For RESP3, the engine also supports tables with map, set, big_number, double, verbatim_string markers.

Atomicity

While a script runs, no other client can execute commands. There is no preemption; the only way to break out of an infinite loop is SCRIPT KILL (which only works if the script hasn't yet performed any writes — Redis won't kill a script that is partway through a multi-key mutation).

busy-reply-threshold (in milliseconds) controls when the server starts replying -BUSY to other clients while a script is running. The default is 5000 ms.

Replication

Scripts replicate as scripts by default — the master sends the EVAL itself to replicas. With script-effects-replication (a runtime setting via redis.replicate_commands() and redis.set_repl()), the master can replicate the effects command-by-command instead, which is safer with non-deterministic scripts.

SCRIPT EXISTS, SCRIPT LOAD, SCRIPT FLUSH, SCRIPT KILL are the script-management commands.

Functions: the modern way

FUNCTION LOAD accepts a library — a chunk of Lua that registers one or more functions:

#!lua name=mylib

redis.register_function('mysum', function(keys, args)
    local total = 0
    for i,v in ipairs(args) do total = total + tonumber(v) end
    return total
end)

redis.register_function{
    function_name = 'myget_ro',
    callback = function(keys, args) return redis.call('GET', keys[1]) end,
    flags = {'no-writes'}
}

The shebang #!lua selects the engine; only Lua is implemented today, but the design allows other engines.

Functions persist across restarts (RDB-encoded in the AUX section). They have a stable name, support flags (no-writes, allow-oom, allow-stale, no-cluster), and are called via FCALL <name> <numkeys> <keys> <args>.

Compared to EVAL:

  • Functions are loaded explicitly and reused.
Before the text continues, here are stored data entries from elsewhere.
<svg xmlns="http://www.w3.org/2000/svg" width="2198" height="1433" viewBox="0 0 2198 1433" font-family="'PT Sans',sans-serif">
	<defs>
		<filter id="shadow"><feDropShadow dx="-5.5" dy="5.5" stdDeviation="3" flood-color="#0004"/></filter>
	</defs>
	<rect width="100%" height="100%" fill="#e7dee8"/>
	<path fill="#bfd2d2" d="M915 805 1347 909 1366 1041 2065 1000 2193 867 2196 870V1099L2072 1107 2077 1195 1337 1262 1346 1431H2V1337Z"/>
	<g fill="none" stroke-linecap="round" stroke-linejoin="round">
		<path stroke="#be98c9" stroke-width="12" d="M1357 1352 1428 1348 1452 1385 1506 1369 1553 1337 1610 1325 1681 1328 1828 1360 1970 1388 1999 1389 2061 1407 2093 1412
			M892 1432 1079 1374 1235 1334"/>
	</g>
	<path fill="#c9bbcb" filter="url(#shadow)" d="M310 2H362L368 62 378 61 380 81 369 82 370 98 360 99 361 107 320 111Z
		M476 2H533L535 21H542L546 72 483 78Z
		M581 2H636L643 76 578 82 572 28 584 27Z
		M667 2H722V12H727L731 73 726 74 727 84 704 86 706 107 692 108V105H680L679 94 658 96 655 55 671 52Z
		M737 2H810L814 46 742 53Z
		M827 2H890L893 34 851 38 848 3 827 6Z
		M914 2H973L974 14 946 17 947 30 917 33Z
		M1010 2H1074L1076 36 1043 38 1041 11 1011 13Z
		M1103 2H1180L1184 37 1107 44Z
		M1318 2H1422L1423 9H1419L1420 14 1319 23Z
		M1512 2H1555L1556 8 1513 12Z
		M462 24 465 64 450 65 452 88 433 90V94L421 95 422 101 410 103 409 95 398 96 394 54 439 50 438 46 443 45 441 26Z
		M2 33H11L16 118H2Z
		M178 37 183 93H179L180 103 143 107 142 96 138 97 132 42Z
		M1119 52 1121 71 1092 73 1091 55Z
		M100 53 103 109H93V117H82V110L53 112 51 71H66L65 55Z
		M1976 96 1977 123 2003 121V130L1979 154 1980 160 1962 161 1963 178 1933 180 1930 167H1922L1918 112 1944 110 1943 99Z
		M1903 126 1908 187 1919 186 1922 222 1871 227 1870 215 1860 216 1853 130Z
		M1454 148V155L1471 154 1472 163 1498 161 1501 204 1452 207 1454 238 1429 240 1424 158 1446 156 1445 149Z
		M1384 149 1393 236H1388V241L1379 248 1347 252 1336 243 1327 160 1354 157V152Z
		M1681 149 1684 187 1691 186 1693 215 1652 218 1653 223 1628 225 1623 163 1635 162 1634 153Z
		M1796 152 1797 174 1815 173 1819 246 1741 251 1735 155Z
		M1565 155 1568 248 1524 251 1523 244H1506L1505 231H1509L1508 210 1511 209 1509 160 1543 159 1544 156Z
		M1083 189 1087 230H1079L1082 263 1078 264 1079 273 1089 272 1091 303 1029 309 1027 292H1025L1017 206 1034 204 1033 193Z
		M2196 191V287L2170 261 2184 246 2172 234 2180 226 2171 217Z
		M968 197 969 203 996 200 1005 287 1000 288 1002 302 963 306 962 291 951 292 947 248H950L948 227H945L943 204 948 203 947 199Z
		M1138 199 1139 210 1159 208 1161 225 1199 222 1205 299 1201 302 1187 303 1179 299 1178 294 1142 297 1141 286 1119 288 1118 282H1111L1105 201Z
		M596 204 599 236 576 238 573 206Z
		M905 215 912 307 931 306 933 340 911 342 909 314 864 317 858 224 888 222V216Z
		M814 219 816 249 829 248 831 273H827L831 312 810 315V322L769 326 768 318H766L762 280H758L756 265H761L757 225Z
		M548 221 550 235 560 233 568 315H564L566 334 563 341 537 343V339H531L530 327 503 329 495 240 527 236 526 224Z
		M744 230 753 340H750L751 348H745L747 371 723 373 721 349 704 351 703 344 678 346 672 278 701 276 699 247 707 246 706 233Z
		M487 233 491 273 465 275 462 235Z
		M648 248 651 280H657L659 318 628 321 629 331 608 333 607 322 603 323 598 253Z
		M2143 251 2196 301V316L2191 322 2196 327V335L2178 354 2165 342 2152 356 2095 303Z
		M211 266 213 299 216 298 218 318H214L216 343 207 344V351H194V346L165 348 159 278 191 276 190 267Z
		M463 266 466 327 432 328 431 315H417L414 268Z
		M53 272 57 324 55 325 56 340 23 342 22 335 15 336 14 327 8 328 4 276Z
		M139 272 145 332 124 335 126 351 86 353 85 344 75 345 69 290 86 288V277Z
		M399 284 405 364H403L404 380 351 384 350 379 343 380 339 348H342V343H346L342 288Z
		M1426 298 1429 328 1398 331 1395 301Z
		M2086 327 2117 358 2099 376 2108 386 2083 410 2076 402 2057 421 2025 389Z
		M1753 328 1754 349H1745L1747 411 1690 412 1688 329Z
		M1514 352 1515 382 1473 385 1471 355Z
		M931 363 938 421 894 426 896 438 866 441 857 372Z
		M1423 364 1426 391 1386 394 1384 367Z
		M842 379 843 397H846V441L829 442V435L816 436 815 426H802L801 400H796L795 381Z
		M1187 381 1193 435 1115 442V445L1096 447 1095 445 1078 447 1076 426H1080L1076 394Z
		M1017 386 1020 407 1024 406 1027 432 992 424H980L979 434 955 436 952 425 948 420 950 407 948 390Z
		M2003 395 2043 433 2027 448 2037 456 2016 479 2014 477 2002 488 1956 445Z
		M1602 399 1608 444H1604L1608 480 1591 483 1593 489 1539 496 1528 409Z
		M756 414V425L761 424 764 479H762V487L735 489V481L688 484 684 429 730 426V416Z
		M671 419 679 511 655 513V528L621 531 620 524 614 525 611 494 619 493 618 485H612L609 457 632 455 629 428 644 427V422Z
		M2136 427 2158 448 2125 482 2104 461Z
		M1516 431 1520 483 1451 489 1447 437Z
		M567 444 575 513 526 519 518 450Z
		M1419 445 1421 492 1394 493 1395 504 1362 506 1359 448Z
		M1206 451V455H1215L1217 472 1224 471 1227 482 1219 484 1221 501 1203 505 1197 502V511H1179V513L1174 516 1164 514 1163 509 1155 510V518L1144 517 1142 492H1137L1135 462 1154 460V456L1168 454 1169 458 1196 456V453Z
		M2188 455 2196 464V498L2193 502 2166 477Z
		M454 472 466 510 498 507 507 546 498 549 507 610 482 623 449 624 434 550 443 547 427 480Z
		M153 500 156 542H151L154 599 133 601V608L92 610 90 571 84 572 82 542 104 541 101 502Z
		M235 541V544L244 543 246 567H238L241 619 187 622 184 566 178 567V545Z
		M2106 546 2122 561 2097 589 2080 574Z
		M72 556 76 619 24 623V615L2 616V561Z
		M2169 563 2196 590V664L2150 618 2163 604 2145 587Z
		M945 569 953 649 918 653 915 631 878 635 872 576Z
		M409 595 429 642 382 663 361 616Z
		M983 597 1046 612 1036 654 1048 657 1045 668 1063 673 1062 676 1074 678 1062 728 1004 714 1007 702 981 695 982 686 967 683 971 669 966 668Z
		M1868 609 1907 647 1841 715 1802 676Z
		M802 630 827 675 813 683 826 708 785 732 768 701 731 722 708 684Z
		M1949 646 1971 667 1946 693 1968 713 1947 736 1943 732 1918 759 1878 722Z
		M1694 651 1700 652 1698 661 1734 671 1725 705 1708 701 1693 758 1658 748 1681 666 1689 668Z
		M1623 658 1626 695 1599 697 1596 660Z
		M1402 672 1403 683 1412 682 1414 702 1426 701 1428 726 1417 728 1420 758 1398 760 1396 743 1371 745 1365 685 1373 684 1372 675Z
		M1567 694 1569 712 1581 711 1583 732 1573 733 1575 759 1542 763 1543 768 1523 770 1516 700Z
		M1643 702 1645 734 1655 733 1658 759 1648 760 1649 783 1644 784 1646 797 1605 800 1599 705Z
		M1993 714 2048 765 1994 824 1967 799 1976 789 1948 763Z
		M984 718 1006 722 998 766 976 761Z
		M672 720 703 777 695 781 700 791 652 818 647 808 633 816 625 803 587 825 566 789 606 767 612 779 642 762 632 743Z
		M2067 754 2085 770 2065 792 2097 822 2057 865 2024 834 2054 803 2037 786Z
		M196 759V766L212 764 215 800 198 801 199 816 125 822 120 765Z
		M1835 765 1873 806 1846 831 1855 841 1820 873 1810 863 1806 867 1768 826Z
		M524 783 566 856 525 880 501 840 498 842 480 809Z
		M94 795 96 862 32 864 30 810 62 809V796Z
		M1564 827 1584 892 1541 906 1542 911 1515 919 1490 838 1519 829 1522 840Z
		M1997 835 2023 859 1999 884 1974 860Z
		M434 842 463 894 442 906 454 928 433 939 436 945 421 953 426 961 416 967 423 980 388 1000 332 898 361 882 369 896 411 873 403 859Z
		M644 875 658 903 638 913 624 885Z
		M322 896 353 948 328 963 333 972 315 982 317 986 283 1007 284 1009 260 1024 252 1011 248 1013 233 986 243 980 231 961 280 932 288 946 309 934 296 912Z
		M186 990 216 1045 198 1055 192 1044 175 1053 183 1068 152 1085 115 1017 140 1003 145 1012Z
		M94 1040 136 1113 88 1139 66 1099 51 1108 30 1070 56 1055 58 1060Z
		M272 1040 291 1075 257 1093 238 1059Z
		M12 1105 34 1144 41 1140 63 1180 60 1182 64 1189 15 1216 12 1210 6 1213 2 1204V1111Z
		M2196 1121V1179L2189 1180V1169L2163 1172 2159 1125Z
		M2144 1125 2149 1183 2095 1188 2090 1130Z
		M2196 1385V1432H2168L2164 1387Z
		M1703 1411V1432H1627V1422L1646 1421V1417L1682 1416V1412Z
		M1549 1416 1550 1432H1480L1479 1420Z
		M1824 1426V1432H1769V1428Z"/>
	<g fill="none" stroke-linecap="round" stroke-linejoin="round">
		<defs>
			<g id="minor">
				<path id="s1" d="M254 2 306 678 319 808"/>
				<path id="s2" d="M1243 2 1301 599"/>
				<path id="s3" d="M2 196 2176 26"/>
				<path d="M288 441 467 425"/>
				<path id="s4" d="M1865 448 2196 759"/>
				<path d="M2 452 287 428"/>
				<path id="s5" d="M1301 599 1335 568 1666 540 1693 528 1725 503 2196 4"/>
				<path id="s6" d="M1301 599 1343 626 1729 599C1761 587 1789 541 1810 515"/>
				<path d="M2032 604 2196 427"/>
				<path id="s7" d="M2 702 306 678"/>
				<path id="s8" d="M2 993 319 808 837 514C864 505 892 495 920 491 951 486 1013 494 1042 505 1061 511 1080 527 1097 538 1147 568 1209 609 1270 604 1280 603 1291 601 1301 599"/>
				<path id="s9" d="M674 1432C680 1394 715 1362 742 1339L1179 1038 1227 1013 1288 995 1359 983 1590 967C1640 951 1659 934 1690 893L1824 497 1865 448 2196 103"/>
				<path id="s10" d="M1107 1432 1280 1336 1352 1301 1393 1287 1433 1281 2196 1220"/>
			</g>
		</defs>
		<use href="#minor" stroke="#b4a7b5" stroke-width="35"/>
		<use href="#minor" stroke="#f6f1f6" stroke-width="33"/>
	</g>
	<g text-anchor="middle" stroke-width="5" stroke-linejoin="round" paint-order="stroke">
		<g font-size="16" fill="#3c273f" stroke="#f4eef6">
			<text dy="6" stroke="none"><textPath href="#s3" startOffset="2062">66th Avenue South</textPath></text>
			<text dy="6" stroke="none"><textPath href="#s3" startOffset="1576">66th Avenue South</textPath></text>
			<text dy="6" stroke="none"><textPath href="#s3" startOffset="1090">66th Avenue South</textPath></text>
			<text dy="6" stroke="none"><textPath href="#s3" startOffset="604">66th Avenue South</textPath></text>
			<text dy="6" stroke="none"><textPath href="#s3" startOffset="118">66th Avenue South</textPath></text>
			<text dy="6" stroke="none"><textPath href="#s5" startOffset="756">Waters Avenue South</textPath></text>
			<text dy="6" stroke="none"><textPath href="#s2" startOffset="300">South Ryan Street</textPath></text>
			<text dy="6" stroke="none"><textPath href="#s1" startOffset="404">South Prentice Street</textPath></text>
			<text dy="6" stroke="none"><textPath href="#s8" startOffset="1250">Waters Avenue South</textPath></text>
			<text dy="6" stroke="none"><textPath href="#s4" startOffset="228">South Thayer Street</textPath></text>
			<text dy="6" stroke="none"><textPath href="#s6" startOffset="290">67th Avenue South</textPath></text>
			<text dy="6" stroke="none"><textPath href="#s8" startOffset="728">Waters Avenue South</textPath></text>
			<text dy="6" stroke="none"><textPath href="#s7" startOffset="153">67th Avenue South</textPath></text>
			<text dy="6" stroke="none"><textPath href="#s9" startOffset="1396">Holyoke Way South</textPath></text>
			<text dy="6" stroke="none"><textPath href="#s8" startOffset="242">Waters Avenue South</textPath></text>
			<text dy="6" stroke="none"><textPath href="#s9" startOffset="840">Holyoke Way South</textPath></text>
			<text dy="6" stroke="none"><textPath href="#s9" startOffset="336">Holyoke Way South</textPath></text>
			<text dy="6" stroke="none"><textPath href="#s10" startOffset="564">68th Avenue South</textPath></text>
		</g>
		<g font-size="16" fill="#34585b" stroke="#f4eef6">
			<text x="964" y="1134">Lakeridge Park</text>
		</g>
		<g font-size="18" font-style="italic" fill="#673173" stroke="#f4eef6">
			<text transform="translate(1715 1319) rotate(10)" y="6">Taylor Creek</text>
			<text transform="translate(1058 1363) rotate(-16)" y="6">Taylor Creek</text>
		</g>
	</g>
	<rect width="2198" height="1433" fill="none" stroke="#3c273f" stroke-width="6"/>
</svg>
There's no "script cache" surprise.
  • A library is a deployment artefact: you can FUNCTION DUMP and FUNCTION RESTORE it.
  • Per-function flags are declared at registration, not inferred at runtime.

FCALL_RO is a write-rejecting variant — callable on replicas.

Sandbox

The Lua sandbox is restrictive:

  • No filesystem access.
  • No network access.
  • No global table mutation (the string/table/math libraries are sealed).
  • A small Redis-specific API: redis.call, redis.pcall, redis.status_reply, redis.error_reply, redis.sha1hex, redis.log, redis.replicate_commands, redis.set_repl, redis.breakpoint, redis.debug, redis.setresp, redis.REPL_ALL/.../redis.REPL_NONE.
  • A subset of the Lua standard library (base, table, string, math, plus cjson, cmsgpack, bitop, struct from the bundled extensions).

The sandbox setup is in src/script_lua.c.

Script timeout

lua-time-limit (default 5000 ms) sets when a script is "slow". Past this, other clients receive -BUSY and can issue SCRIPT KILL (or SHUTDOWN NOSAVE). The handler is wired to a per-script flag checked from a Lua hook installed via lua_sethook.

Where to start modifying

  • Add a redis.<func> — register it in luaRegisterRedisAPI in src/script_lua.c.
  • Tighten the sandboxluaCreateBaseLibState strips and rebuilds the standard libraries.
  • Add a function flag — extend the scriptFlag enum in src/script.h and the parser in src/function_lua.c.
  • Implement a non-Lua engine — register an engine via the engineImpl API in src/functions.c. The structure is engine-agnostic by design.
  • Modules — modules can also expose new commands callable from scripts via RedisModule_Call.
  • redis-server — the script subsystem is initialised from main() via scriptingInit and functionsInit.

Built by Factory AutoWiki from public repository content. It is a generated preview for codebase exploration, not source-maintained documentation.